Johann Willibald will Anreize für den Umstieg auf den öffentlichen Nahverkehr und eine Schnellbusspur auf der Münchner Straße

Interview von Gregor Schiegl

Dachau ist ein Pendlerlandkreis. Mit dem Zuzug wächst auch der Verkehr. Keine Gemeinde bekommt das so deutlich zu spüren wie Karlsfeld. Auf der vierspurigen Münchner Straße fahren jeden Tag im Schnitt 45 000 Fahrzeuge durch das Gemeindegebiet, immer wieder werden die Grenzwerte für Feinstaub und Stickstoffdioxid überschritten. An diesem Donnerstag verabschiedet der Karlsfelder Gemeinderat seinen Verkehrsentwicklungsplan. Mit einer Vielzahl von Einzelmaßnahmen versucht die Kommune zu verhindern, dass die Verkehrsbelastung weiter ausufert. Fast vier Jahre tüftelten Experten, Bürger und Gemeinderäte an dem Konzept. Verkehrsreferent Johann Willibald (CSU) ist mit dem Ergebnis zufrieden, setzt aber auch auf weiterführende Maßnahmen im Verbund mit anderen Kommunen.

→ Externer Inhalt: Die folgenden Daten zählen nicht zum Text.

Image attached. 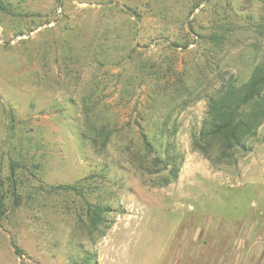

SZ: Herr Willibald, aus den Arbeitskreisen hört man enttäuschte Stimmen: Vorschläge wurden ignoriert, Bürger warteten monatelang auf Protokolle. Manche kritisieren die Bürgerbeteiligung als "Alibiveranstaltung". Was sagen Sie dazu?

Johann Willibald: Ich fand es wichtig, die Bürger zu beteiligen, eine Alibiveranstaltung war es bestimmt nicht. Einige Vorschläge werden einfließen, andere nicht, weil sie sich nicht realisieren lassen - zum Beispiel eine Schwebebahn oder eine Straßenbahn nach Karlsfeld. Ich habe ja auch ein paar Ideen, die Wunschgedanken sind und nicht in den Plan kamen. Dass es teilweise länger gedauert hat, bis man für die Protokolle alles zusammengefasst hat, ist richtig. Aber die Einbindung der Bürger war jetzt nicht so schlecht, wie es zum Teil dargestellt wird. Und man hat ja gesehen: Die Thementische waren gut besucht.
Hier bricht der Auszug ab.